### TASK TO CARRY OUT
Could you reproduce the lines below from the one with "to Timbuctoo Resource/Changelist" through the one with "generate resourceLists only)"? Keep both ends and add nothing.

*** Opening of MATERIAL FOR THIS TASK ***

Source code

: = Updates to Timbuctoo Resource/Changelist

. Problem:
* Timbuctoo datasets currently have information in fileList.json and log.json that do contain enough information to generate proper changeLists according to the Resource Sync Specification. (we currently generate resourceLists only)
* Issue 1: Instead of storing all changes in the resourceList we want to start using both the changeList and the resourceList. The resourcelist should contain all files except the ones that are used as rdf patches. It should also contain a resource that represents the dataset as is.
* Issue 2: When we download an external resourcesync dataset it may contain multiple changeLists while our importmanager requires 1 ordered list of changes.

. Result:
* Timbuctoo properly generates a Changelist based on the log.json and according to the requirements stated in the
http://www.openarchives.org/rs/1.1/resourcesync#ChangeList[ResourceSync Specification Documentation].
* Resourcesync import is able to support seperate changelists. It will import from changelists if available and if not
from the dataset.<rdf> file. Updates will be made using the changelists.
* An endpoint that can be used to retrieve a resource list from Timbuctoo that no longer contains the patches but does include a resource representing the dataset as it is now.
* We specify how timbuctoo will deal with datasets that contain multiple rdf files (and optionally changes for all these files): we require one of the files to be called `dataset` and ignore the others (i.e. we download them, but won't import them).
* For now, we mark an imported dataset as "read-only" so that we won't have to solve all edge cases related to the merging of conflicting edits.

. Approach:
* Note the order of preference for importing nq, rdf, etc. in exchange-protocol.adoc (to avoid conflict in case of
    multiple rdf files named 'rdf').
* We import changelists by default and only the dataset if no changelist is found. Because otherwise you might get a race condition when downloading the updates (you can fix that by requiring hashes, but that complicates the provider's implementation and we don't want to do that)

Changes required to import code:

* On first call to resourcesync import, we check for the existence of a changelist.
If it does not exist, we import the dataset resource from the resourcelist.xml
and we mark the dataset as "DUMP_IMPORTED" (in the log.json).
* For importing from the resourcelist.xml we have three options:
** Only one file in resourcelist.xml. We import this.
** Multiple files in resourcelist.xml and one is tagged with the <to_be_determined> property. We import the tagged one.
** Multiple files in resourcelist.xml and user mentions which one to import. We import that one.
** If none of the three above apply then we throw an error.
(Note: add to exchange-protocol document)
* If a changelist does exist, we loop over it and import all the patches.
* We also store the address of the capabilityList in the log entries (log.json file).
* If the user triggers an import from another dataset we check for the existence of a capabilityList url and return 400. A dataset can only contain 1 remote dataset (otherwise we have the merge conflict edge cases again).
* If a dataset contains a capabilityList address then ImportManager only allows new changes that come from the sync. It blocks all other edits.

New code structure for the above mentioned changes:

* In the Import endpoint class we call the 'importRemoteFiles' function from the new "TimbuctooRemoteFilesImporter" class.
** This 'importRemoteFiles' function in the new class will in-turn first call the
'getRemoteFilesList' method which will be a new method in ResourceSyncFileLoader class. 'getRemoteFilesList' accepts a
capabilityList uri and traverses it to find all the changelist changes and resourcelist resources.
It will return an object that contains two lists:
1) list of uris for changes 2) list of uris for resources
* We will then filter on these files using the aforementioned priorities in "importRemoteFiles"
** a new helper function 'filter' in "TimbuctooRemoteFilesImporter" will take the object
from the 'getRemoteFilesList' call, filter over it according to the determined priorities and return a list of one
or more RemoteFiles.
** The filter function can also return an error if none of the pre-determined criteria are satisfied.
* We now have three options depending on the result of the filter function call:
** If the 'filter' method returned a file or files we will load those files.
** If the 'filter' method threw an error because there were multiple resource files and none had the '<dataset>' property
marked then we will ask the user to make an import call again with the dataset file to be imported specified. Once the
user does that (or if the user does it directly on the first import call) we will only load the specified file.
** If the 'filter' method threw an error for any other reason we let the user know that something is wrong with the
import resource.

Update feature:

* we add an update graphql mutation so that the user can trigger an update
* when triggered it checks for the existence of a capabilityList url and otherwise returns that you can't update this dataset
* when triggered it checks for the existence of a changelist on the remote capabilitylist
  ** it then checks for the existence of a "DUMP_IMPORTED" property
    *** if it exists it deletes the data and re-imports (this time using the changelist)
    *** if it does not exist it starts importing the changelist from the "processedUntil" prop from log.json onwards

*** Close of MATERIAL FOR THIS TASK ***

### PROBLEM SOLUTION
: = Updates to Timbuctoo Resource/Changelist

. Problem:
* Timbuctoo datasets currently have information in fileList.json and log.json that do contain enough information to generate proper changeLists according to the Resource Sync Specification. (we currently generate resourceLists only)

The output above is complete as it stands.